South Dakota Gov. Kristi Noem traveled to Georgia to stump for Sen. Kelly Loeffler, one of two Republicans in Georgia’s key Senate runoff elections set for Jan. 5 that will decide the balance of power on Capitol Hill.
Noem, also a Republican and a possible 2024 presidential contender, has been traveling the country for months to boost the GOP. Prior to the Nov. 3 elections, Noem campaigned for President Trump. This past weekend, she was in Georgia to assist Loeffler, who is facing a stiff challenge from Democrat Raphael Warnock. According to Sioux Falls’s Argus Leader, the governor also traveled to Texas to preside over the opening ceremonies of a rodeo.
Noem is the latest in a string of potential presidential contenders to parachute into Georgia, where the GOP can only afford to lose one seat and still preserve its Senate majority. If Loeffler, who was appointed to the Senate last January by Georgia Gov. Brian Kemp, loses to Warnock and Sen. David Perdue falls to Democrat Jon Ossoff, Democrats would win the Senate by virtue of Vice President-elect Kamala Harris’s tiebreaking vote.
Noem has been a fixture on the campaign trail for several months.
The first-term governor’s decision to resist mask mandates, economic lockdowns, and gathering limits to slow the spread of the coronavirus in South Dakota turned her into a folk hero in conservative circles and prompted speculation that she could seek the White House in four years. Noem, a House member from 2011-19, defended her handling of the pandemic in an annual address to the state legislature on Tuesday.
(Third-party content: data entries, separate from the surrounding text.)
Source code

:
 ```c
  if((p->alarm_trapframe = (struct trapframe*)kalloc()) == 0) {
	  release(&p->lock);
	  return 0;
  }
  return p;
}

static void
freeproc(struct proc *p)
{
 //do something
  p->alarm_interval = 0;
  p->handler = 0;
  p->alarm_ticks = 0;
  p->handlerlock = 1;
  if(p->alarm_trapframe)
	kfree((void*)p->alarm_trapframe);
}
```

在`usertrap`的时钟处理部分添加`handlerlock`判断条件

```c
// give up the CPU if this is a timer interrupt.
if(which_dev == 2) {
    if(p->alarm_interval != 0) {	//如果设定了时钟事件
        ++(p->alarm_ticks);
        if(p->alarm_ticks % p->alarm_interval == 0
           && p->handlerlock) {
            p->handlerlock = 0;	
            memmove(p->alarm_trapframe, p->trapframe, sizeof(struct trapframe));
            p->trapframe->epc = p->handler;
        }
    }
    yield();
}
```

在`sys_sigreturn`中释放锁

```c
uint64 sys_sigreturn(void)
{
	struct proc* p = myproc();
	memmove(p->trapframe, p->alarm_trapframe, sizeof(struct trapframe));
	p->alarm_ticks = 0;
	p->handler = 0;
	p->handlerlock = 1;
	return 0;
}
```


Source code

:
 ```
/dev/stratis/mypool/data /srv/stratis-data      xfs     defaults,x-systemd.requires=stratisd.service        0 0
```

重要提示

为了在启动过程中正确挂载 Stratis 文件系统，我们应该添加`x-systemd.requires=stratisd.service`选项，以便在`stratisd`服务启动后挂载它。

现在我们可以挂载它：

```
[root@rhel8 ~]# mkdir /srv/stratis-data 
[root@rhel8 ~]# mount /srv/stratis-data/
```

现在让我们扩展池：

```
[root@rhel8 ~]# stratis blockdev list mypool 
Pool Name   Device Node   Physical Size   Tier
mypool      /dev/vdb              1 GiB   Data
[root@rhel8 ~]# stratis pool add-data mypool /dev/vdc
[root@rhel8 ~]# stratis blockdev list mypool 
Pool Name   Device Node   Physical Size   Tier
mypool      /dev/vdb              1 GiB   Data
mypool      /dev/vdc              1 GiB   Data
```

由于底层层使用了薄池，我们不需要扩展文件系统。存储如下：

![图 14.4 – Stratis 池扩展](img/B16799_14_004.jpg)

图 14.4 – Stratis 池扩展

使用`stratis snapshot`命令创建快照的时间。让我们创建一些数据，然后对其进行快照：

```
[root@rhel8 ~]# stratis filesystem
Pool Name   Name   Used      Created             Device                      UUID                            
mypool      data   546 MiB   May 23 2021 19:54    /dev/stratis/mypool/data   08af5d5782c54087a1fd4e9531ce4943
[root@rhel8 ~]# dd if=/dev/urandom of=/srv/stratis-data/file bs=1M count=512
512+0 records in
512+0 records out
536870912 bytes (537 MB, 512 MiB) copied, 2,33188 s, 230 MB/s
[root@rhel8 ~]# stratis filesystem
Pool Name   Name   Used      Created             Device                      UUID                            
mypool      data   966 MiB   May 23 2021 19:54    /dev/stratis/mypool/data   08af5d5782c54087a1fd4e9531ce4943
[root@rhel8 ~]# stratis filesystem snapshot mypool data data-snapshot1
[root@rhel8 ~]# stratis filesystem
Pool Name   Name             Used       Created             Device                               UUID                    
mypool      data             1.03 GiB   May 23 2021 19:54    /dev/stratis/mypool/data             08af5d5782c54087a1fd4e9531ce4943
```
“My critics praise states that have issued lockdowns, that have mandated masks and shutdown businesses, lauding these states as having taken the right steps to mitigate the spread of the virus,” the governor said. “As we can continue to see spikes move throughout the country, the course of the virus does not seem to be quantifiably different in the states that, according to the media, did everything right.”